It’s a quiz that most people would fail. Ask someone what they think healthcare “covers,” and they’ll probably reply that it refers to physical health, something related to our five senses. It’s an obvious and warranted association, but there is a larger connected issue here to which we pay far less attention: behavioral health. On its own, it’s critically important, and when combined with the physical side of the healthcare discussion, it takes on even greater dimensions.
While the connective tissue between physical and behavioral health isn’t new, a recent report from The Rutgers Center for State Health Policy: Role of Behavioral Health Conditions in Avoidable Hospital Use and Costs: http://www.cshp.rutgers.edu/Downloads/10530.pdf, ......is clear about the costs and the negative effects on New Jerseyians because we lack an integrated approach to both physical and mental health.
A bit of context helps explain where we are today. In 2008, Congress passed the Mental Health Parity and Addiction Equity Act. In simple English, it required that insurers give parity — that is, attention and equal treatment — of benefits to those who suffer from mental health issues and substance abuse as they do for people with physical problems. There was reluctance by states to enforce the law, because the federal government failed to issue guidelines interpreting the law until five years later. Some states are waking up to the lack of insurers giving equal attention to people with behavioral health problems. New York Attorney General Eric Schneiderman is taking vigorous action to “take on those who ignore the law and reinforce the false and painful stigma often associated with [mental health] ailments.” His state is apparently the first one to take a lead role in defending the rights of equal mental health coverage.
Coupled with this dormant approach for appropriate coverage on the part of most insurers is the influx of people entering the health care system because of the success of the Affordable Care Act. We will have many more people accessing and straining the healthcare system under this new model.
And as this occurs, we simply can’t ignore the number of people affected with behavioral health and addiction issues and its consequences on the entire healthcare system. One in four adults experiences a mental health problem in any given year. One in 17 lives with serious, chronic illness. The Rutgers report notes that 75 percent of people who visited hospitals frequently — their defacto primary care option — suffer from one or more behavioral health issues. While we can’t dismiss the personal sufferings of these individuals, the corresponding costs for this lack of integrated health is staggering. After studying 13 low-income New Jersey communities cited in the Rutgers report, one-third of costs associated with these repeated hospital visits result in more than $880 million annually for inpatient expenses. The report further noted that hospitals might have been able to reduce admission by 40 percent if there had been a suitable alternative for behavioral health treatment.

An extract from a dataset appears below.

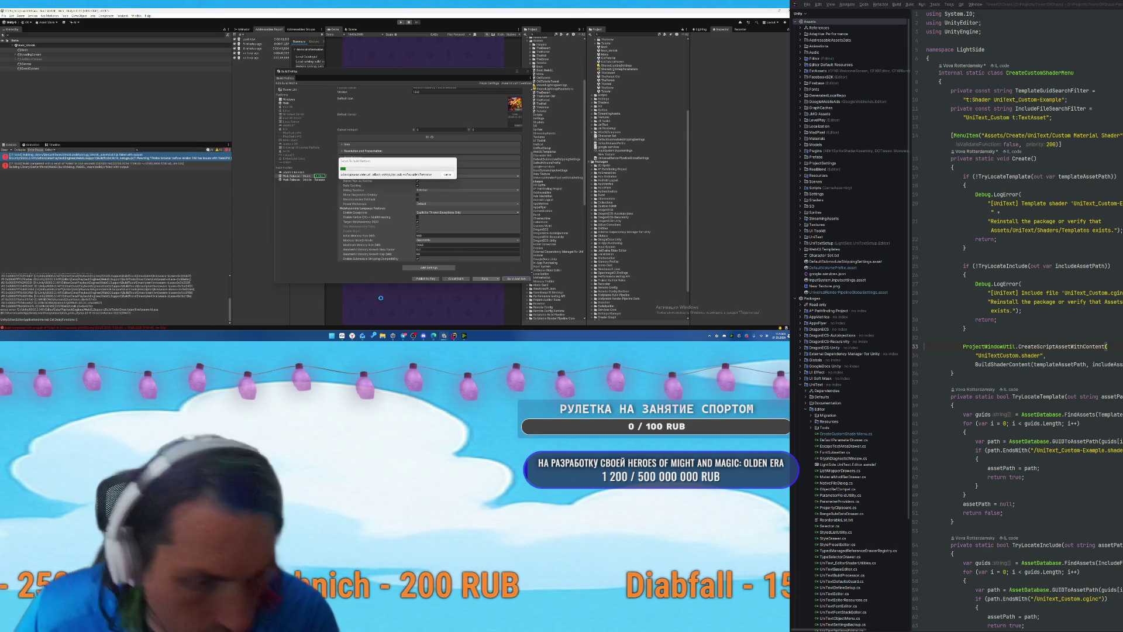
pyautogui.press('ctrl+shift+Escape')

Thus, we have a two-sided issue. Improved and more convenient patient care dealing with behavioral health on one side, and the huge costs incurred by these issues on the other. By convenient, I’m referring to the separation of these two health issues created in part, by either a lack of facilities or the need for those afflicted with behavioral health issues to make repeated visits that becomes burdensome, indeed often impossible for those of modest or little means.
The silver lining for a solution is that by addressing the behavioral health issue holistically, we can begin to ameliorate if not solve the problem. We have to remove the barriers that separate behavioral health issues from physical issues.

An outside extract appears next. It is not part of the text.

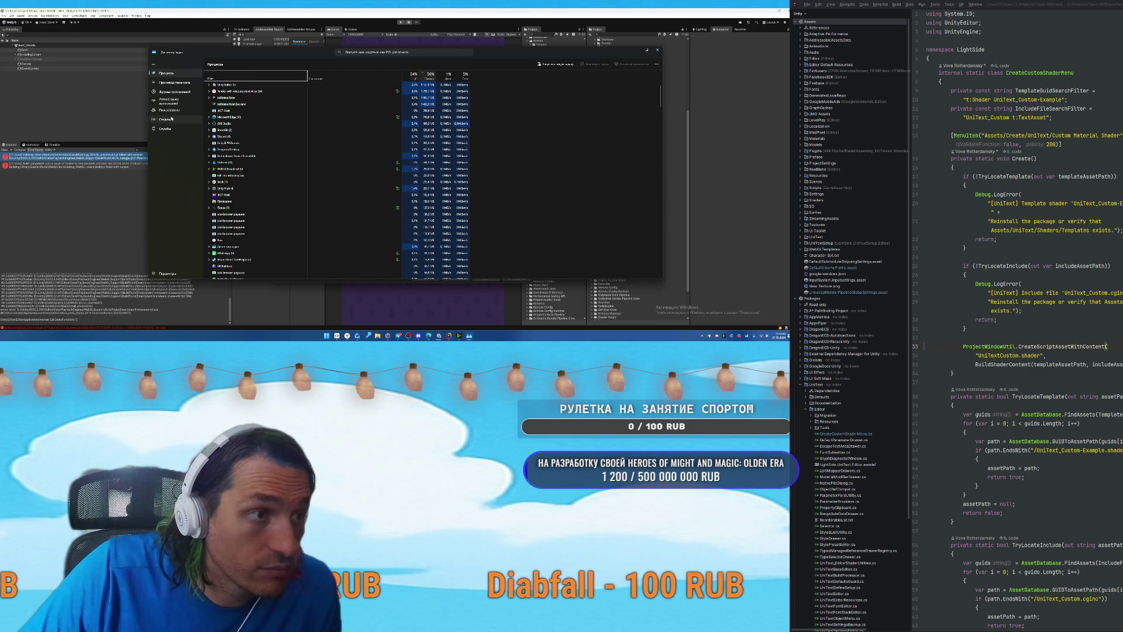
pyautogui.click(167, 120)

In an Op-Ed article written by my colleagues, Sen. Joseph F. Vitale (D-Middlesex) and Sen. Robert Singer (R-Ocean), they offered a remedy. They wrote: “The need to comprehensively treat the whole individual could not be clearer. The good news is that by adopting evidence-based models of care that integrate mental health and substance abuse into the primary care settings, we can improve patient outcomes and reduce overall health care costs.”
We all suffer wounds. The wounds of the body are sometimes visible to us all: a limp, leaning on a cane, being led by a seeing-eye dog or someone wearing a neck brace. But the wounds that reside in our mind are every bit as real, just different. Let’s ensure that we treat both groups with equal and fair consideration.